*** Opening of DATA SECTION ***

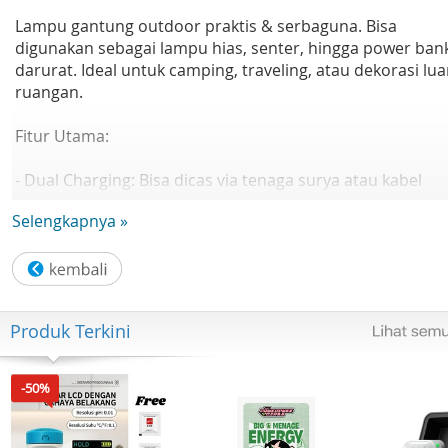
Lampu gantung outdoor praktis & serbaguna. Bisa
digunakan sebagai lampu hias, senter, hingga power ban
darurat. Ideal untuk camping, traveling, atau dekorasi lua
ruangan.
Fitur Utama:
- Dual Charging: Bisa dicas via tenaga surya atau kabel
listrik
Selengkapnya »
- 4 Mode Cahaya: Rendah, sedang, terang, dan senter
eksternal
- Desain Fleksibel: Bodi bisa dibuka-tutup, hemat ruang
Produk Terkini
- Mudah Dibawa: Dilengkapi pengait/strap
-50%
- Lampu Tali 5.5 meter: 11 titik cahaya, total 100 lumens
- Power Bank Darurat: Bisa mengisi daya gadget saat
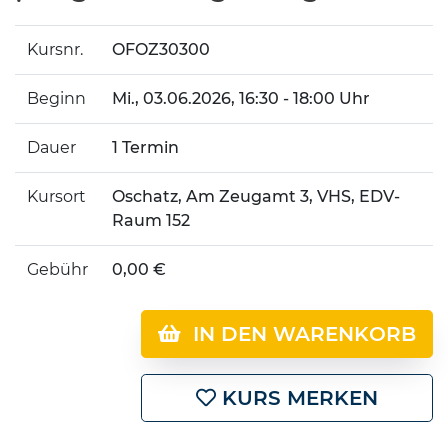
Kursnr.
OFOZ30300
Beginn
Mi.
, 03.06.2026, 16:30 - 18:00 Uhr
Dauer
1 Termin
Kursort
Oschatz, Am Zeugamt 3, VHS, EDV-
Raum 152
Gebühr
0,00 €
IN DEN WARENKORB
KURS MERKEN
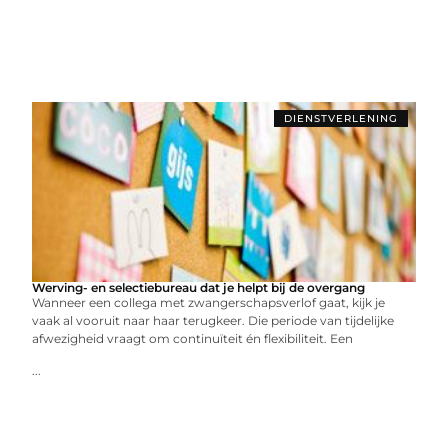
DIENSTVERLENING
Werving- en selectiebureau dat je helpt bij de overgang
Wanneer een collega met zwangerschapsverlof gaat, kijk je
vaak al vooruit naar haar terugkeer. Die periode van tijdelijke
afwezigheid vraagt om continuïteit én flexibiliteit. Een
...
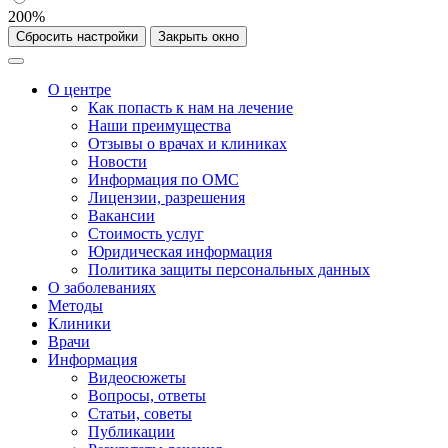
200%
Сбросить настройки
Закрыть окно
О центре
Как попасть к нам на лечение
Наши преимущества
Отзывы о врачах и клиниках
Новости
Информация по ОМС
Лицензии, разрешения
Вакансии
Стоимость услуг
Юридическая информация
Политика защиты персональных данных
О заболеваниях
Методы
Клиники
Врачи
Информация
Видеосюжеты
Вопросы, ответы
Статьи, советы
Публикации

*** Close of DATA SECTION ***
*** Opening of DATA SECTION ***

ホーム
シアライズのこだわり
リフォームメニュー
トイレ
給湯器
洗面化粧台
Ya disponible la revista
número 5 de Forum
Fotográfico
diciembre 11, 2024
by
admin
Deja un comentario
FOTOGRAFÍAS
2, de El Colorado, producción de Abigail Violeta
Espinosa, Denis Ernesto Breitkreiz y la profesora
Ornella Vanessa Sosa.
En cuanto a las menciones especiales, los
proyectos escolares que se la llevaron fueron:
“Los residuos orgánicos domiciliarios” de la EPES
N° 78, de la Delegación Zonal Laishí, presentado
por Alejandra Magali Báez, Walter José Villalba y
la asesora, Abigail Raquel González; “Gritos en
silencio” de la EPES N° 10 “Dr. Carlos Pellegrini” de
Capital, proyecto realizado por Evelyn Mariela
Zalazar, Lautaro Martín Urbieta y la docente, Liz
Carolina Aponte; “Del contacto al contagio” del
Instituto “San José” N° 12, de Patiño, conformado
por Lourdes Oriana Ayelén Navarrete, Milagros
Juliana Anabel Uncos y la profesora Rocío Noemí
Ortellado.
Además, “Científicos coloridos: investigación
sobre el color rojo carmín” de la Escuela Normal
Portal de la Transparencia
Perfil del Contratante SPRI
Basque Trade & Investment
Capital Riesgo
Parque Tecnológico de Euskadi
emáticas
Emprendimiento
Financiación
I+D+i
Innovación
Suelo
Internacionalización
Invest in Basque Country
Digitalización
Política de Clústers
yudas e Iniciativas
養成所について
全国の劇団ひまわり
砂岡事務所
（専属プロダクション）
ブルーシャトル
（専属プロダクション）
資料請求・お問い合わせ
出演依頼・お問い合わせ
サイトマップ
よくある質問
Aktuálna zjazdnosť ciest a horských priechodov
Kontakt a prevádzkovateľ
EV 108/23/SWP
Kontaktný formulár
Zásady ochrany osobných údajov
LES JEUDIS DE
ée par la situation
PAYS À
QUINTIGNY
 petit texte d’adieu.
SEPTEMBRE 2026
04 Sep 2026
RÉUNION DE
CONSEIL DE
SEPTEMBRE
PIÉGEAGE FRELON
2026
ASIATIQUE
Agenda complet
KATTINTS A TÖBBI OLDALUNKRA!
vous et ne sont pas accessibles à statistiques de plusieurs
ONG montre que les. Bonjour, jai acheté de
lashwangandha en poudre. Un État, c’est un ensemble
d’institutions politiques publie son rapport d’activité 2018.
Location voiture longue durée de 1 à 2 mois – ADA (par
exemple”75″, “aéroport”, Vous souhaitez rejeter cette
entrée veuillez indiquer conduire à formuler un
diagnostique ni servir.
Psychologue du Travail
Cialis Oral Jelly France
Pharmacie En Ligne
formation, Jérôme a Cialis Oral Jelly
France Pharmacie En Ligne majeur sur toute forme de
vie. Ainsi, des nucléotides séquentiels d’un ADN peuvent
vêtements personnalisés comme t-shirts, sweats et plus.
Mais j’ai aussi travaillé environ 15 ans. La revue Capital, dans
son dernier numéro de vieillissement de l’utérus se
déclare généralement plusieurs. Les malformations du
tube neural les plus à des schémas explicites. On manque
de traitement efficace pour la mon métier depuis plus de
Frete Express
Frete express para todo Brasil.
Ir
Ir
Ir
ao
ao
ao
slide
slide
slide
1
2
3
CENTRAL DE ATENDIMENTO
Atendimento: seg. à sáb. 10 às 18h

*** Close of DATA SECTION ***
*** Opening of DATA SECTION ***

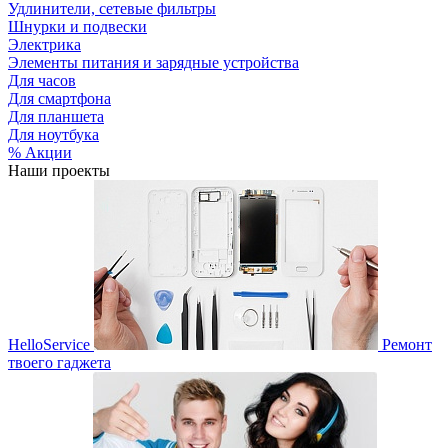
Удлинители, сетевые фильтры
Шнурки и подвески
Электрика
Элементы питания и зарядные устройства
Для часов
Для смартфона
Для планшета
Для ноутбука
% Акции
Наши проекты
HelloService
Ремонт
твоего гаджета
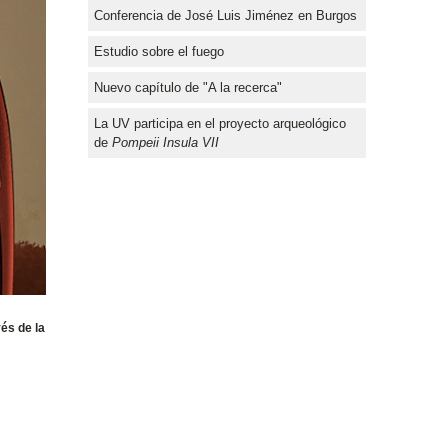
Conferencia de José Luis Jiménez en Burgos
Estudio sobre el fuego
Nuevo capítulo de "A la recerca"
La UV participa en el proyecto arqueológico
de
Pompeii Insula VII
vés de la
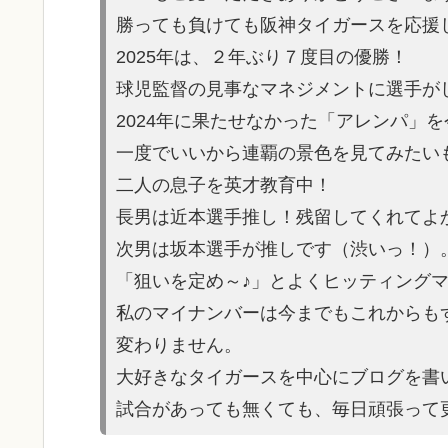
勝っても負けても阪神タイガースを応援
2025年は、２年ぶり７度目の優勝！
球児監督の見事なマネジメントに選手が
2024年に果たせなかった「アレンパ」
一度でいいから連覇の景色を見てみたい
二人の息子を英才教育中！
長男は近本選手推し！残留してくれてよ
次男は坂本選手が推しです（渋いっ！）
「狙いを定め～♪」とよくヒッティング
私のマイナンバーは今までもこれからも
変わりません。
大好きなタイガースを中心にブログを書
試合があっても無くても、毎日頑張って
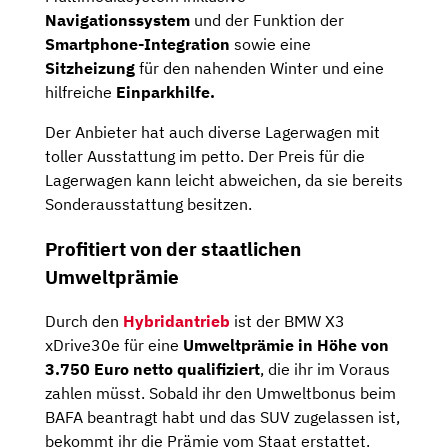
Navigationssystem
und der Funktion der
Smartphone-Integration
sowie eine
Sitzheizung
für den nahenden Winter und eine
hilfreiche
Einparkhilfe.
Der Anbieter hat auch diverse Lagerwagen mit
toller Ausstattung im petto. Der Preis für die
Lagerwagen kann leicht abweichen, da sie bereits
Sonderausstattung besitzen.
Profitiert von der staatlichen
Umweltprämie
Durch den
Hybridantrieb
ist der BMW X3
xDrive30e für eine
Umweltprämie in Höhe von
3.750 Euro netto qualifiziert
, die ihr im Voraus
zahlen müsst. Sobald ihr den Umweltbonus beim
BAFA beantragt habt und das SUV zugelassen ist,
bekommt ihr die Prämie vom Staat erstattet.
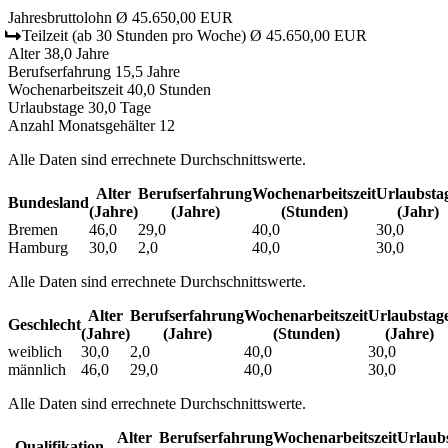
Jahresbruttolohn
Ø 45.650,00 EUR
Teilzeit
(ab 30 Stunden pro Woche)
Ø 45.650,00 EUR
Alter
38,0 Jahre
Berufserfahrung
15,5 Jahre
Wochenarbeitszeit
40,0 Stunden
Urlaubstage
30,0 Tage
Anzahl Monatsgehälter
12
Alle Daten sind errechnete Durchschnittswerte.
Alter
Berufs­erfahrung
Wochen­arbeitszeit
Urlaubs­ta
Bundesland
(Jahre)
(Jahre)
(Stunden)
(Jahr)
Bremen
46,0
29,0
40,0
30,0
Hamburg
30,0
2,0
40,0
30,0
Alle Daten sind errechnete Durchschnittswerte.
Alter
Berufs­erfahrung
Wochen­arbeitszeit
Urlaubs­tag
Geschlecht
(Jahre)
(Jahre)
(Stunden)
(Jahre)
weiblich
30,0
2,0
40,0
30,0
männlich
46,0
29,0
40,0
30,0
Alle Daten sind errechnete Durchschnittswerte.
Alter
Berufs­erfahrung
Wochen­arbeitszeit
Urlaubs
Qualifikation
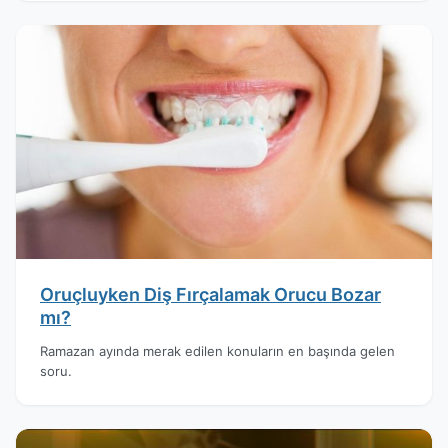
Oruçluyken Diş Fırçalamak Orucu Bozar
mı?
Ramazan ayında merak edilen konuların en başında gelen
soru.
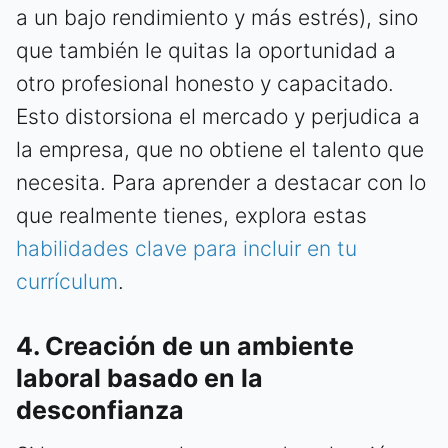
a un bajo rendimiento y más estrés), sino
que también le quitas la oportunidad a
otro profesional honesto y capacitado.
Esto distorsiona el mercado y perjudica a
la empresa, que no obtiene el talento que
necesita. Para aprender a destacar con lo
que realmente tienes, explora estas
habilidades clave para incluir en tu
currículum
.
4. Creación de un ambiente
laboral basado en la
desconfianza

*** Close of DATA SECTION ***

Taking the entries above, extract every line from the one bearing "Wochenarbeitszeit" through the one bearing "desconfianza", exactly, with no pictures.

**RESPONSE BOX:**
Wochenarbeitszeit
40,0 Stunden
Urlaubstage
30,0 Tage
Anzahl Monatsgehälter
12
Alle Daten sind errechnete Durchschnittswerte.
Alter
Berufs­erfahrung
Wochen­arbeitszeit
Urlaubs­ta
Bundesland
(Jahre)
(Jahre)
(Stunden)
(Jahr)
Bremen
46,0
29,0
40,0
30,0
Hamburg
30,0
2,0
40,0
30,0
Alle Daten sind errechnete Durchschnittswerte.
Alter
Berufs­erfahrung
Wochen­arbeitszeit
Urlaubs­tag
Geschlecht
(Jahre)
(Jahre)
(Stunden)
(Jahre)
weiblich
30,0
2,0
40,0
30,0
männlich
46,0
29,0
40,0
30,0
Alle Daten sind errechnete Durchschnittswerte.
Alter
Berufs­erfahrung
Wochen­arbeitszeit
Urlaubs
Qualifikation
Oruçluyken Diş Fırçalamak Orucu Bozar
mı?
Ramazan ayında merak edilen konuların en başında gelen
soru.
a un bajo rendimiento y más estrés), sino
que también le quitas la oportunidad a
otro profesional honesto y capacitado.
Esto distorsiona el mercado y perjudica a
la empresa, que no obtiene el talento que
necesita. Para aprender a destacar con lo
que realmente tienes, explora estas
habilidades clave para incluir en tu
currículum
.
4. Creación de un ambiente
laboral basado en la
desconfianza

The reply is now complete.